Ознакомительная версия.
«Смерть Ивана Ильича» сочетает традиционное изображение человека в мире и собственно экзистенциальную проблематику произведения, которая и являет принципиально новое лицо Толстого. Смерть считается только с метафизическими сущностями и метафизическими проблемами. Смерть Ивана Ильича менее всего обозначает факт конца земного бытия героя. Смерть в повести приобретает неповторимое материально-вещное значение, персонифицируется. В финале произведения о ней говорится: «Кончена смерть… Ее нет больше». Правомернее было бы сказать так о жизни. Но при той жизни, которой жил Иван Ильич, граница жизни и смерти весьма зыбка и неуловима. Исследование человека осуществляется на грани: физиологического и психологического, сознательного и подсознательного (потому это социальное и растворяется как несущественное, второстепенное). Очевидна полная сосредоточенность писателя на познании сущностей бытия – смерти и жизни.
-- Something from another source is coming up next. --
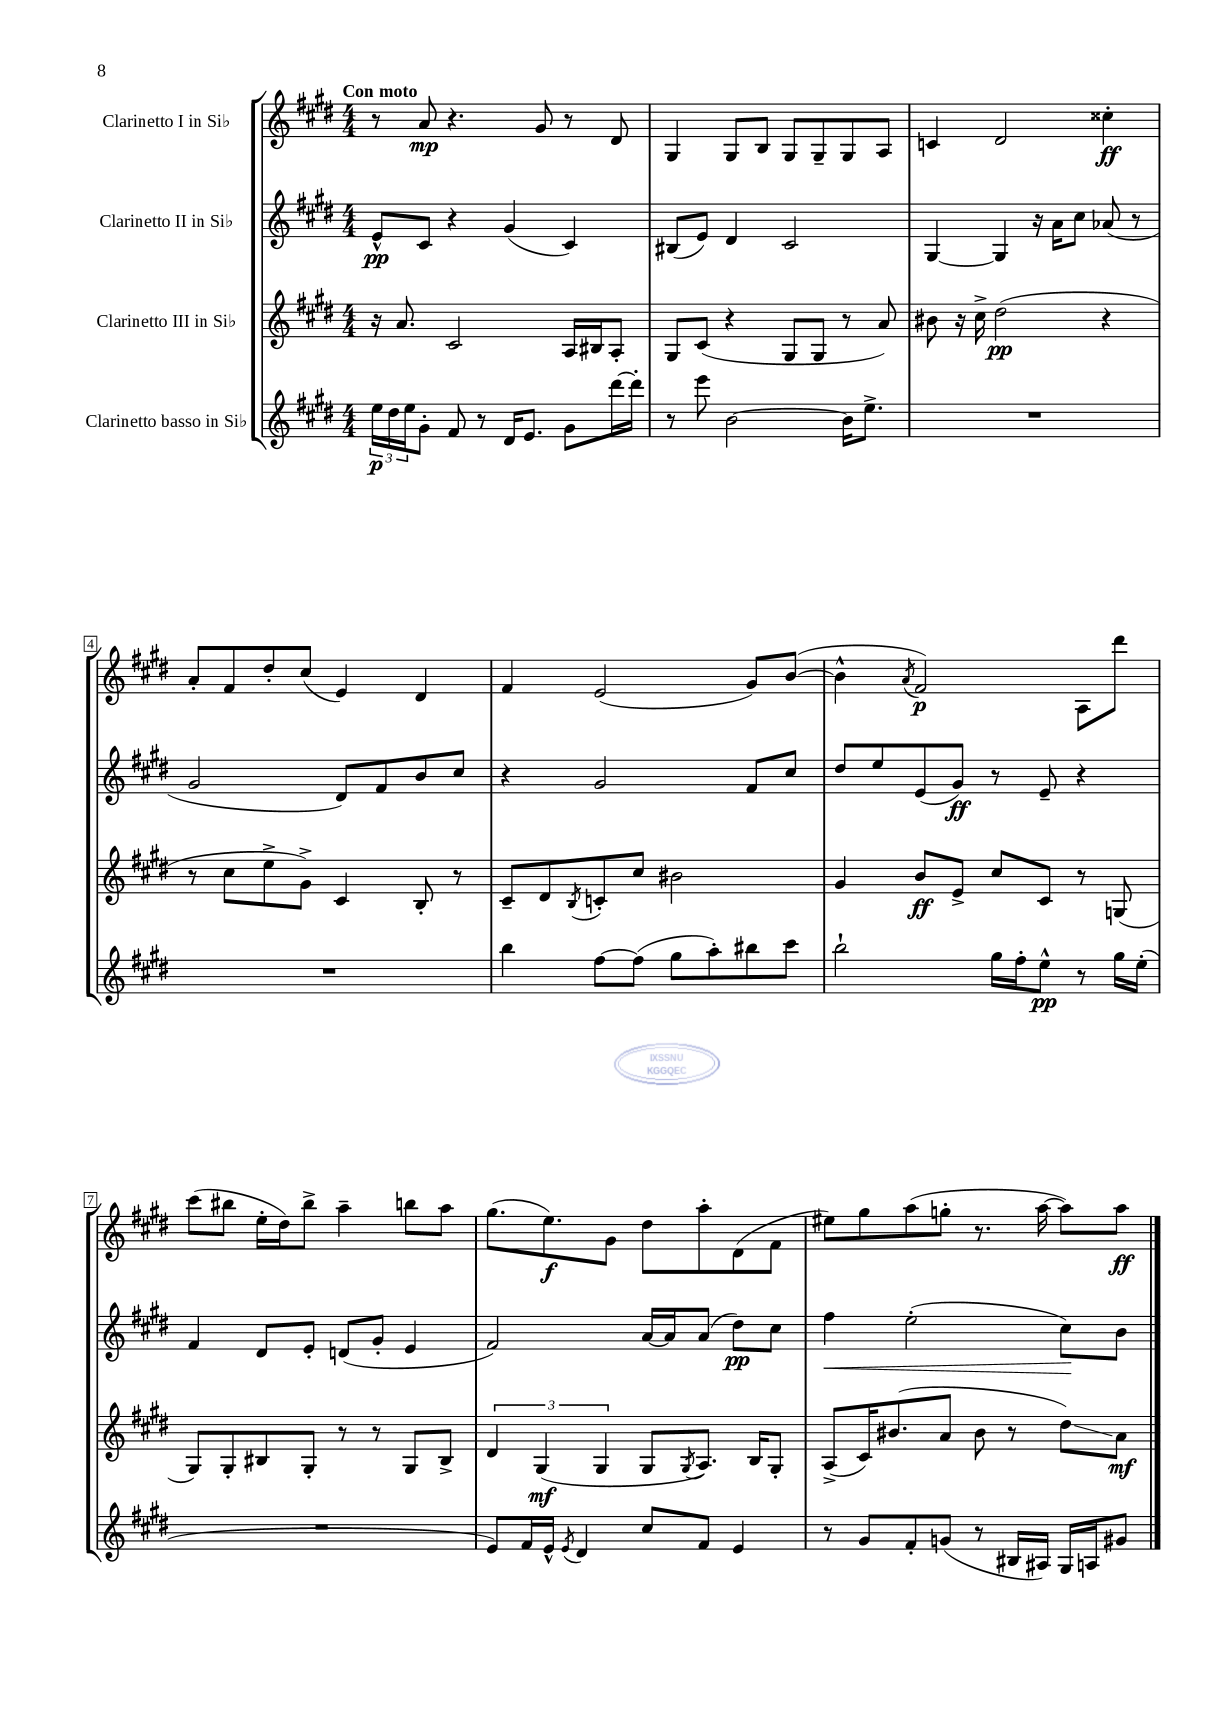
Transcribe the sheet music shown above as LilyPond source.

Так в повесть входит мотив одиночества – важнейший в жизни и смерти Ивана Ильича. В едином процессе деформации психики сливаются процесс физического умирания героя и процесс отчуждения от людей. Одиночество умирающего – условие появления особого сознания: «Сознание приговоренного к смерти – это такая исповедальня, где ничто не остается скрытым» (Щеглов). В этом направлении экзистенциальную тему смерти впоследствии будет разрабатывать Л. Андреев в «Рассказе о семи повешенных», Ж. – П. Сартр в «Стене», да и А. Камю в «Чуме». Толстой же в экзистенциальном пространстве повести обнаруживает вполне свои этические вопросы и проблемы и переводит логику рассуждений в традиционную плоскость.
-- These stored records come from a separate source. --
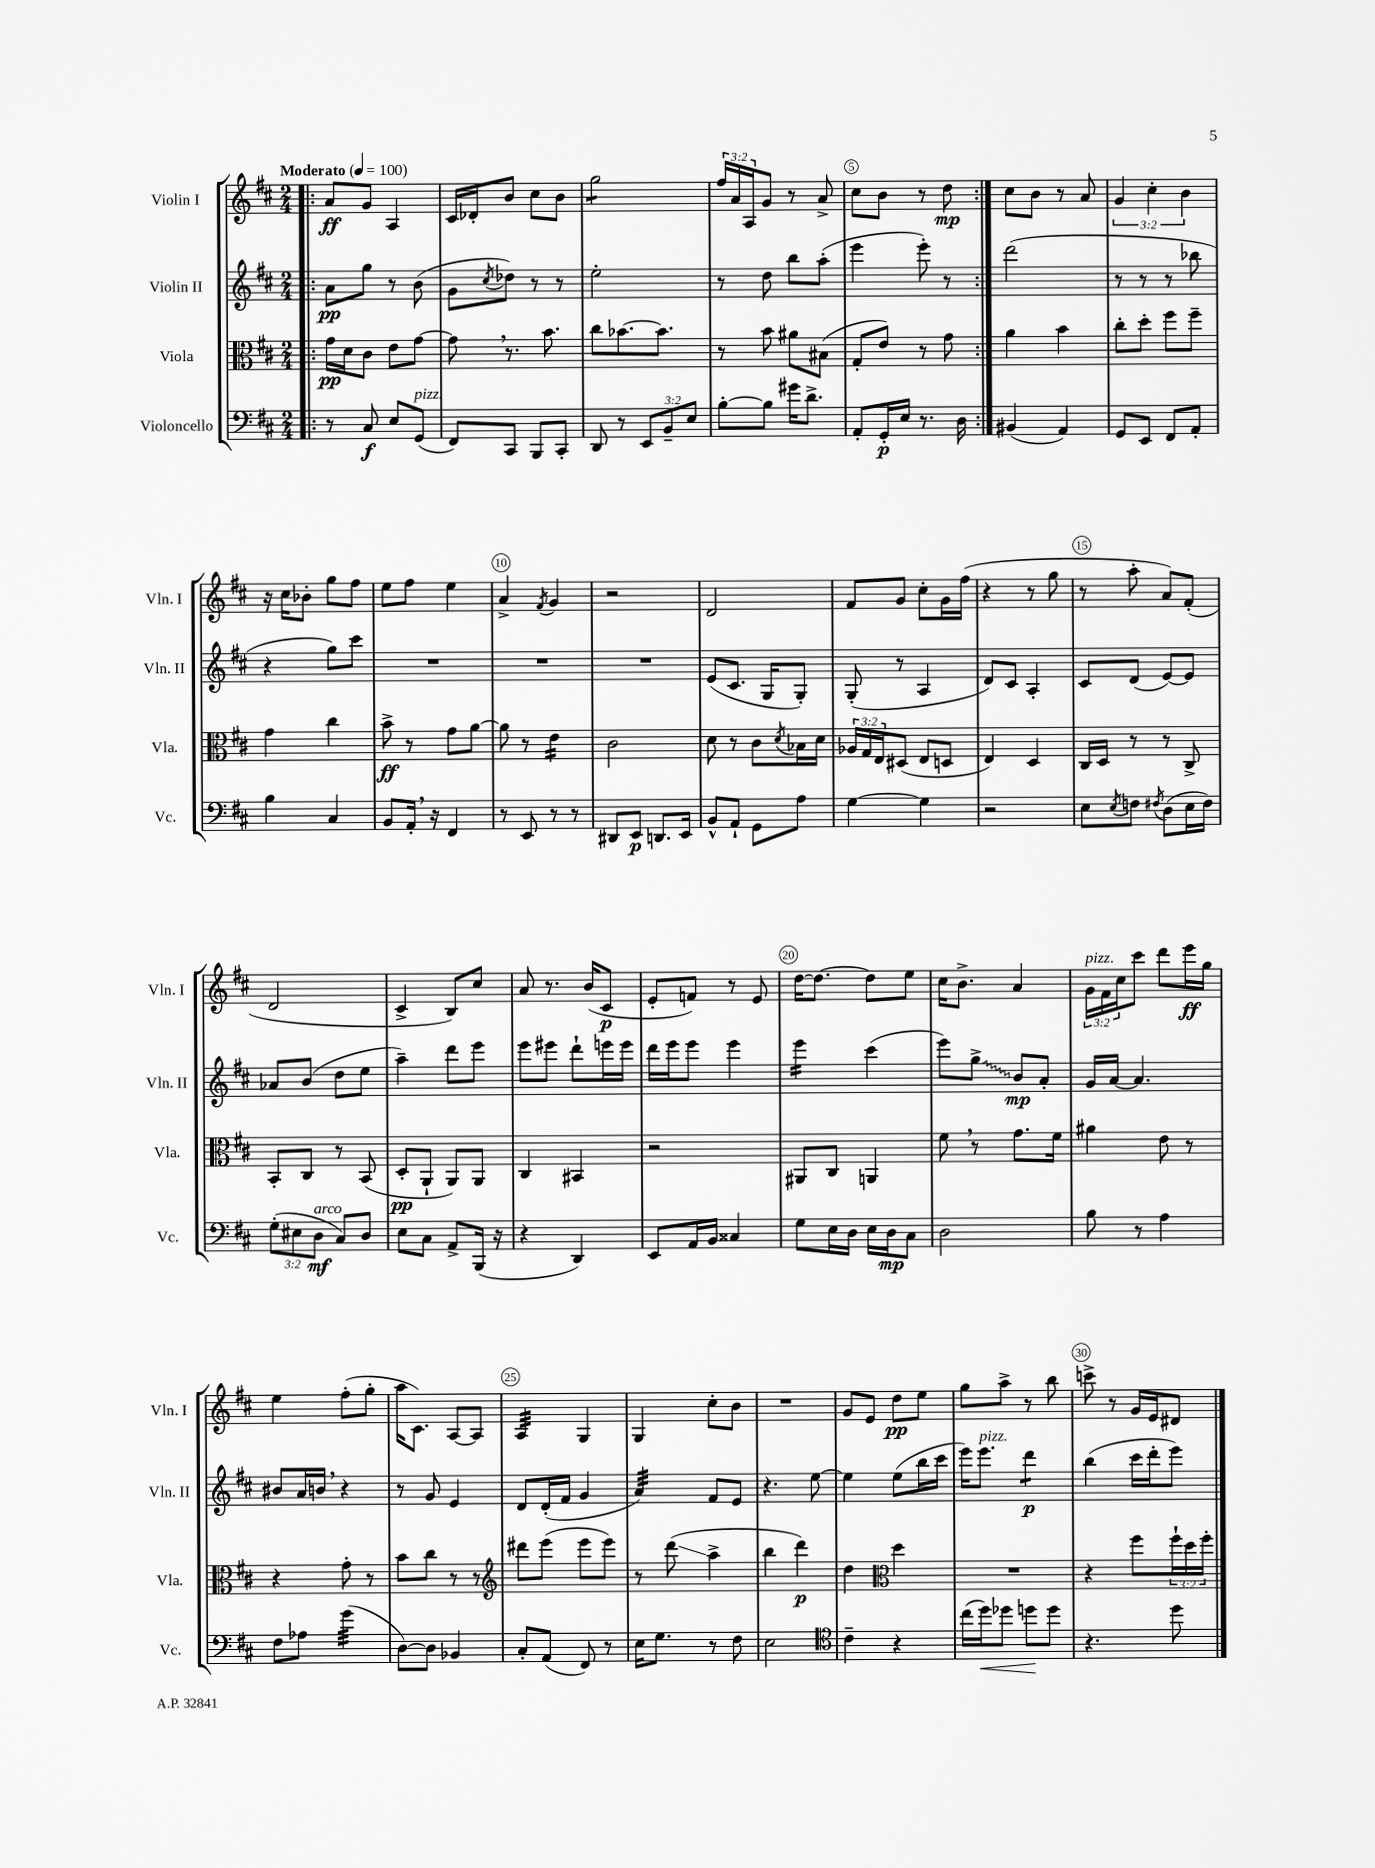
<<
\new StaffGroup <<
\new Staff = "s0" \with { instrumentName = "Violin I" shortInstrumentName = "Vln. I" } {
    \clef treble \key d \major \numericTimeSignature \time 2/4 \override Staff.TupletNumber.text = #tuplet-number::calc-fraction-text \tempo "Moderato" 4 = 100
    \repeat volta 2 { \bar ".|:" a'8\ff g'8 a4 |
    cis'16 des'16-. b'8 cis''8 b'8 |
    g''2:8 |
    \tuplet 3/2 { fis''16 a'16 a16 } g'8 r8 a'8-> |
    cis''8 b'8 r8 d''8\mp | }
    cis''8 b'8 r8 a'8 |
    \tuplet 3/2 { g'4 cis''4-. b'4 } |
    r16 cis''16 bes'8-. g''8 fis''8 |
    e''8 fis''8 e''4 |
    a'4-> \acciaccatura { fis'8 } g'4 |
    r2 |
    d'2 |
    fis'8 g'8 cis''8-. g'16 fis''16( |
    r4 r8 g''8 |
    r8 a''8-. a'8) fis'8-.( |
    d'2 |
    cis'4-> b8) cis''8 |
    a'8 r8. b'16( cis'8\p |
    e'8-. f'8) r8 e'8 |
    d''16~ d''8.~ d''8 e''8 |
    cis''16 b'8.-> a'4 |
    \tuplet 3/2 { g'16^\markup { \italic "pizz." } fis'16 cis''16 } cis'''8 d'''8 e'''16\ff g''16 |
    e''4 fis''8-.( g''8-. |
    a''16 cis'8.) a8~ a8 |
    a4:32 g4 |
    g4 cis''8-. b'8 |
    R2 |
    g'8 e'8 d''8\pp e''8 |
    g''8 a''8-> r8 b''8 |
    c'''8-> r8 g'16 e'16 dis'8 \bar "|." |
}
\new Staff = "s1" \with { instrumentName = "Violin II" shortInstrumentName = "Vln. II" } {
    \clef treble \key d \major \numericTimeSignature \time 2/4
    \repeat volta 2 { \bar ".|:" a'8\pp g''8 r8 b'8( |
    g'8 \acciaccatura { cis''8 } des''8) r8 r8 |
    e''2-. |
    r8 d''8 b''8 a''8-.( |
    e'''4 e'''8-.) r8 | }
    d'''2( |
    r8 r8 r8 bes''8 |
    r4 g''8) cis'''8 |
    R2 |
    R2 |
    R2 |
    e'8( cis'8. g16 g8-.) |
    g8-.( r8 a4 |
    d'8) cis'8 a4-. |
    cis'8 d'8( e'8~) e'8 |
    aes'8 b'8( d''8 e''8 |
    a''4--) d'''8 e'''8 |
    e'''8 eis'''8 d'''8-! e'''16 e'''16 |
    d'''16 e'''16 e'''8 e'''4 |
    e'''4:16 cis'''4( |
    e'''8) \once \override Glissando.style = #'zigzag g''8->\glissando b'8\mp a'8-. |
    g'16 a'16~ a'4. |
    bis'8 a'16 b'16 \breathe r4 |
    r8 g'8 e'4 |
    d'8 d'16-.( fis'16 g'4 |
    a'4:32) fis'8 e'8 |
    r4. e''8~ |
    e''4 e''8( b''16 cis'''16 |
    e'''16) e'''8.^\markup { \italic "pizz." } d'''4:8\p |
    b''4( cis'''16 d'''16-. e'''8) \bar "|." |
}
\new Staff = "s2" \with { instrumentName = "Viola" shortInstrumentName = "Vla." } {
    \clef alto \key d \major \numericTimeSignature \time 2/4 \override Staff.TupletNumber.text = #tuplet-number::calc-fraction-text
    \repeat volta 2 { \bar ".|:" g'16\pp d'16 cis'8 e'8 g'8~ |
    g'8 \breathe r8. b'8. |
    cis''8 bes'8.~ bes'8. |
    r8 b'8 ais'8 bis8( |
    g8-. e'8) r8 g'8 | }
    a'4 b'4 |
    cis''8-. d''8-. fis''8 fis''8-- |
    g'4 cis''4 |
    b'8->\ff r8 g'8 a'8~ |
    a'8 r8 e'4:16 |
    cis'2 |
    d'8 r8 cis'8 \acciaccatura { d'8 } bes16 d'16 |
    \tuplet 3/2 { aes16 g16 e16 } dis8( e8 d8 |
    e4) d4 |
    cis16 d16 r8 r8 cis8-> |
    b,8-. cis8 r8 b,8( |
    d8-.\pp a,8-! a,8) a,8 |
    cis4 bis,4 |
    r2 |
    ais,8 cis8 a,4 |
    fis'8 \breathe r8 g'8. fis'16 |
    ais'4 e'8 r8 |
    r4 g'8-. r8 |
    b'8 cis''8 r8 r8 |
    \clef treble dis'''8 e'''8( e'''8 e'''8) |
    r8 d'''8\glissando( a''4-> |
    b''4 d'''4\p) |
    d''4 \clef alto d''4 |
    R2 |
    r4 fis''8 \tuplet 3/2 { fis''16-! d''16 fis''16-. } \bar "|." |
}
\new Staff = "s3" \with { instrumentName = "Violoncello" shortInstrumentName = "Vc." } {
    \clef bass \key d \major \numericTimeSignature \time 2/4 \override Staff.TupletNumber.text = #tuplet-number::calc-fraction-text
    \repeat volta 2 { \bar ".|:" r8 cis8\f e8 g,8^\markup { \italic "pizz." }( |
    fis,8) cis,8 b,,8 cis,8-. |
    d,8 r8 \tuplet 3/2 { e,8 b,8-- e8 } |
    b8~-. b8 gis'16 d'8.-> |
    a,8-. g,16-.\p e16 r8. d16 | }
    bis,4( a,4) |
    g,8 e,8 fis,8 a,8-. |
    b4 cis4 |
    b,8 a,16-. \breathe r16 fis,4 |
    r8 e,8 r8 r8 |
    dis,8 e,8\p d,8. e,16 |
    b,8-^ a,8-! g,8 a8 |
    g4~ g4 |
    r2 |
    e8 \acciaccatura { e8 } f8 \acciaccatura { fis8 } d8( e16 fis16) |
    \tuplet 3/2 { g8-.( eis8 d8\mf^\markup { \italic "arco" } } cis8) d8 |
    e8 cis8 a,8-> b,,16( r16 |
    r4 d,4) |
    e,8 a,16 b,16 cisis4 |
    g8 e16 d16 e16 d16\mp cis8 |
    d2 |
    b8 r8 a4 |
    fis8 aes8 g'4:32( |
    d8~) d8 bes,4 |
    cis8-. a,8( fis,8) r8 |
    e16 g8. r8 fis8 |
    e2 |
    \clef tenor cis'4-- r4 |
    cis''16( d''16\<) des''8 d''8\! d''8 |
    r4. d''8 \bar "|." |
}
>>
>>
\layout { \context { \Score \override BarNumber.break-visibility = ##(#f #t #t) barNumberVisibility = #(every-nth-bar-number-visible 5) \override BarNumber.stencil = #(make-stencil-circler 0.1 0.3 ly:text-interface::print) } }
Над всеми обитателями повести, над жизнью и смертью Ивана Ильича витает страшный вопрос: за что? Для Ивана Ильича – за что смерть, боль? Для дочери – за что нас мучить? Все равны в одиночестве перед жизнью (и смертью) в бессилии уяснить смысл жизни и смерти; все уравнены этим риторическим вопросом. Жизнь – награда или наказание, если она мертва с самого начала? Это подводит к другому ужасающему, безответному вопросу: за что – жизнь?!
Под властью экзистенциальных проблем реализм Л. Толстого сильно поколеблен: где в «Смерти Ивана Ильича» граница между реалистически-предметной традицией и андреевским модернистски-обобщенным стилем. Из плоскости социально-этической он подспудно переходит в онтологическую: человек один в жизни и один в смерти. Все жизненные приобретения (служба, семья, приятели) – обман, иллюзия, ложь, мишура, ненастоящее. Настоящее – это один на один со смертью, перед которой ты вновь ребенок. Как предвестник того же «Большого шлема» появляется мотив игры: друзья по висту – близкие люди, но более всего не понимают они; и торопятся продолжить игру, заменив выбывшего. Иван Ильич и все остальные существуют в разных мирах: он – умирающий, они – живые! Между тем в своем незнании сути жизни и смерти они абсолютно равны – живые и мертвые. Смерть даже мудрее: она приближает к истине, дает упокоение; жизнь – только ложь.
Приближение смерти дает мужество и право на правду. Но вместо этой правды предлагают опиум. Опиум – способ облегчить страдания, но это всего лишь средство обмануть: и боль, и надежду на жизнь. Когда перед Иваном Ильичом встает вопрос «чего же ты хочешь?», то ответ «жить» далеко не безусловен: стоит ли жизнь того, чтобы ее хотеть? Ужасны даже не физические страдания, а моральные, последовавшие за страшным открытием: вся сознательная жизнь была не то.
В повести есть и отзвуки толстовской веры в изначальную правду народа. Единственный, кто понимает и жалеет Ивана Ильича, просто и мудро зная, что и его кто-то так же пожалеет у последнего предела – Герасим. Нравственный идеал автора по-прежнему в мудром народном характере. Но не эта тема теперь определяет пафос повести. Главное в сфере внимания художника – смерть, жизнь, человек без ложных покровов и оправдательных концепций. В этом – новый, неизвестный доселе, необъяснимый Толстой – писатель XX века, с его новым, экзистенциальным подходом к человеку и миру.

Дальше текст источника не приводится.